TASK REQUIREMENTS:
Please pull out the text lines from all of the rows below and reproduce them word for word, omitting the pictures.

::::

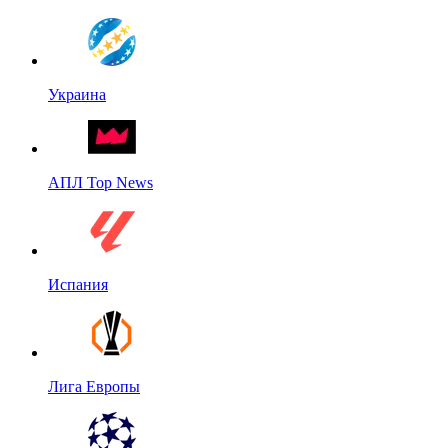
Украина
АПЛ Top News
Испания
Лига Европы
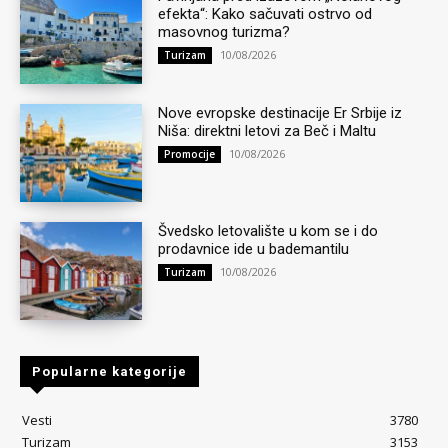
efekta“: Kako sačuvati ostrvo od
masovnog turizma?
10/08/2026
Turizam
Nove evropske destinacije Er Srbije iz
Niša: direktni letovi za Beč i Maltu
10/08/2026
Promocije
Švedsko letovalište u kom se i do
prodavnice ide u bademantilu
10/08/2026
Turizam
Popularne kategorije
Vesti
3780
Turizam
3153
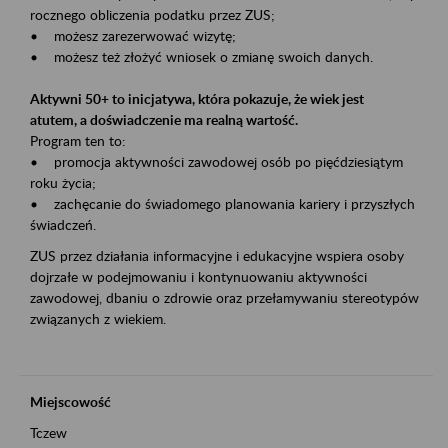
rocznego obliczenia podatku przez ZUS;
• możesz zarezerwować wizytę;
• możesz też złożyć wniosek o zmianę swoich danych.
Aktywni 50+ to inicjatywa, która pokazuje, że wiek jest
atutem, a doświadczenie ma realną wartość.
Program ten to:
• promocja aktywności zawodowej osób po pięćdziesiątym
roku życia;
• zachęcanie do świadomego planowania kariery i przyszłych
świadczeń.
ZUS przez działania informacyjne i edukacyjne wspiera osoby
dojrzałe w podejmowaniu i kontynuowaniu aktywności
zawodowej, dbaniu o zdrowie oraz przełamywaniu stereotypów
związanych z wiekiem.
Miejscowość
Tczew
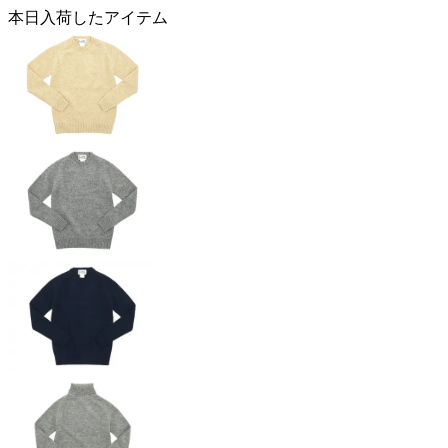
本日入荷したアイテム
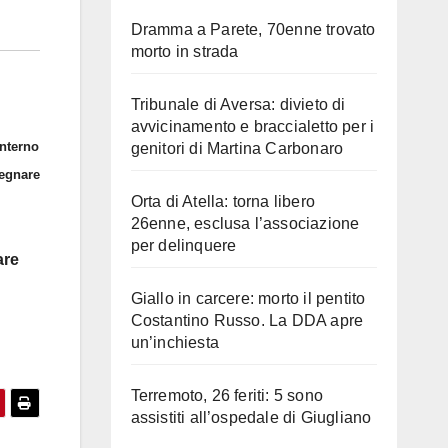
Dramma a Parete, 70enne trovato
morto in strada
Tribunale di Aversa: divieto di
avvicinamento e braccialetto per i
interno
genitori di Martina Carbonaro
segnare
Orta di Atella: torna libero
26enne, esclusa l’associazione
per delinquere
are
Giallo in carcere: morto il pentito
Costantino Russo. La DDA apre
un’inchiesta
Terremoto, 26 feriti: 5 sono
assistiti all’ospedale di Giugliano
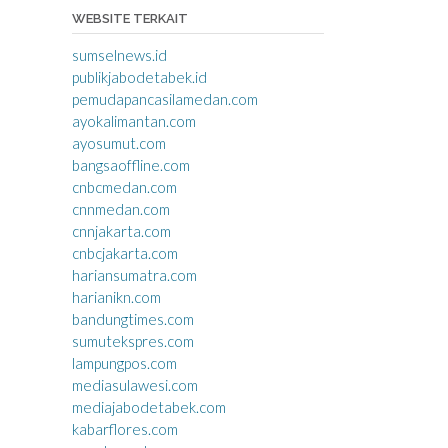
WEBSITE TERKAIT
sumselnews.id
publikjabodetabek.id
pemudapancasilamedan.com
ayokalimantan.com
ayosumut.com
bangsaoffline.com
cnbcmedan.com
cnnmedan.com
cnnjakarta.com
cnbcjakarta.com
hariansumatra.com
harianikn.com
bandungtimes.com
sumutekspres.com
lampungpos.com
mediasulawesi.com
mediajabodetabek.com
kabarflores.com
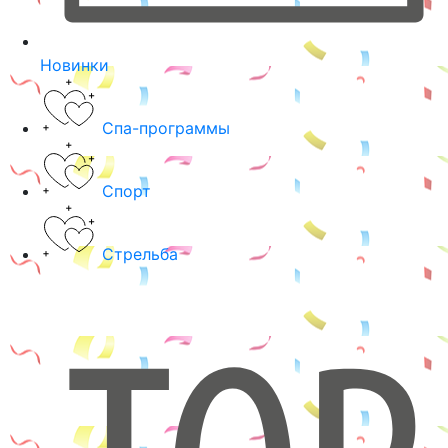
Новинки
Спа-программы
Спорт
Стрельба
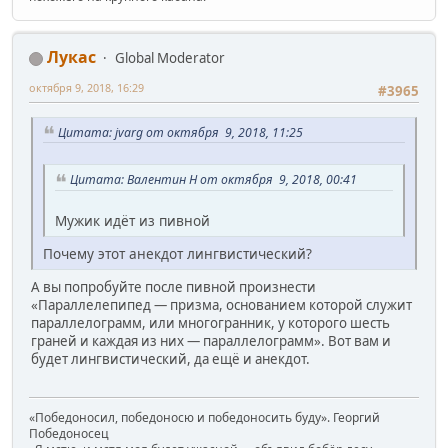
Лукас
Global Moderator
октября 9, 2018, 16:29
#3965
Цитата: jvarg от октября 9, 2018, 11:25
Цитата: Валентин Н от октября 9, 2018, 00:41
Мужик идёт из пивной
Почему этот анекдот лингвистический?
А вы попробуйте после пивной произнести
«Параллелепипед — призма, основанием которой служит
параллелограмм, или многогранник, у которого шесть
граней и каждая из них — параллелограмм». Вот вам и
будет лингвистический, да ещё и анекдот.
«Победоносил, победоносю и победоносить буду». Георгий
Победоносец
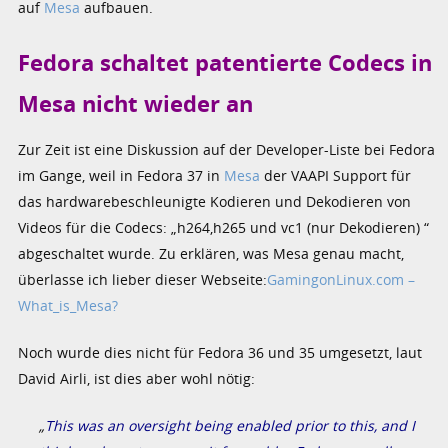
auf
Mesa
aufbauen.
Fedora schaltet patentierte Codecs in
Mesa nicht wieder an
Zur Zeit ist eine Diskussion auf der Developer-Liste bei Fedora
im Gange, weil in Fedora 37 in
Mesa
der VAAPI Support für
das hardwarebeschleunigte Kodieren und Dekodieren von
Videos für die Codecs: „h264,h265 und vc1 (nur Dekodieren) “
abgeschaltet wurde. Zu erklären, was Mesa genau macht,
überlasse ich lieber dieser Webseite:
GamingonLinux.com –
What_is_Mesa?
Noch wurde dies nicht für Fedora 36 und 35 umgesetzt, laut
David Airli, ist dies aber wohl nötig:
„
This was an oversight being enabled prior to this, and I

::::

TASK RESPONSE:
Украина
АПЛ Top News
Испания
Лига Европы
efekta“: Kako sačuvati ostrvo od
masovnog turizma?
10/08/2026
Turizam
Nove evropske destinacije Er Srbije iz
Niša: direktni letovi za Beč i Maltu
10/08/2026
Promocije
Švedsko letovalište u kom se i do
prodavnice ide u bademantilu
10/08/2026
Turizam
Popularne kategorije
Vesti
3780
Turizam
3153
rocznego obliczenia podatku przez ZUS;
• możesz zarezerwować wizytę;
• możesz też złożyć wniosek o zmianę swoich danych.
Aktywni 50+ to inicjatywa, która pokazuje, że wiek jest
atutem, a doświadczenie ma realną wartość.
Program ten to:
• promocja aktywności zawodowej osób po pięćdziesiątym
roku życia;
• zachęcanie do świadomego planowania kariery i przyszłych
świadczeń.
ZUS przez działania informacyjne i edukacyjne wspiera osoby
dojrzałe w podejmowaniu i kontynuowaniu aktywności
zawodowej, dbaniu o zdrowie oraz przełamywaniu stereotypów
związanych z wiekiem.
Miejscowość
Tczew
本日入荷したアイテム
Dramma a Parete, 70enne trovato
morto in strada
Tribunale di Aversa: divieto di
avvicinamento e braccialetto per i
interno
genitori di Martina Carbonaro
segnare
Orta di Atella: torna libero
26enne, esclusa l’associazione
per delinquere
are
Giallo in carcere: morto il pentito
Costantino Russo. La DDA apre
un’inchiesta
Terremoto, 26 feriti: 5 sono
assistiti all’ospedale di Giugliano
WEBSITE TERKAIT
sumselnews.id
publikjabodetabek.id
pemudapancasilamedan.com
ayokalimantan.com
ayosumut.com
bangsaoffline.com
cnbcmedan.com
cnnmedan.com
cnnjakarta.com
cnbcjakarta.com
hariansumatra.com
harianikn.com
bandungtimes.com
sumutekspres.com
lampungpos.com
mediasulawesi.com
mediajabodetabek.com
kabarflores.com
Новинки
Спа-программы
Спорт
Стрельба
Лукас
Global Moderator
октября 9, 2018, 16:29
#3965
Цитата: jvarg от октября 9, 2018, 11:25
Цитата: Валентин Н от октября 9, 2018, 00:41
Мужик идёт из пивной
Почему этот анекдот лингвистический?
А вы попробуйте после пивной произнести
«Параллелепипед — призма, основанием которой служит
параллелограмм, или многогранник, у которого шесть
граней и каждая из них — параллелограмм». Вот вам и
будет лингвистический, да ещё и анекдот.
«Победоносил, победоносю и победоносить буду». Георгий
Победоносец
auf
Mesa
aufbauen.
Fedora schaltet patentierte Codecs in
Mesa nicht wieder an
Zur Zeit ist eine Diskussion auf der Developer-Liste bei Fedora
im Gange, weil in Fedora 37 in
Mesa
der VAAPI Support für
das hardwarebeschleunigte Kodieren und Dekodieren von
Videos für die Codecs: „h264,h265 und vc1 (nur Dekodieren) “
abgeschaltet wurde. Zu erklären, was Mesa genau macht,
überlasse ich lieber dieser Webseite:
GamingonLinux.com –
What_is_Mesa?
Noch wurde dies nicht für Fedora 36 und 35 umgesetzt, laut
David Airli, ist dies aber wohl nötig:
„
This was an oversight being enabled prior to this, and I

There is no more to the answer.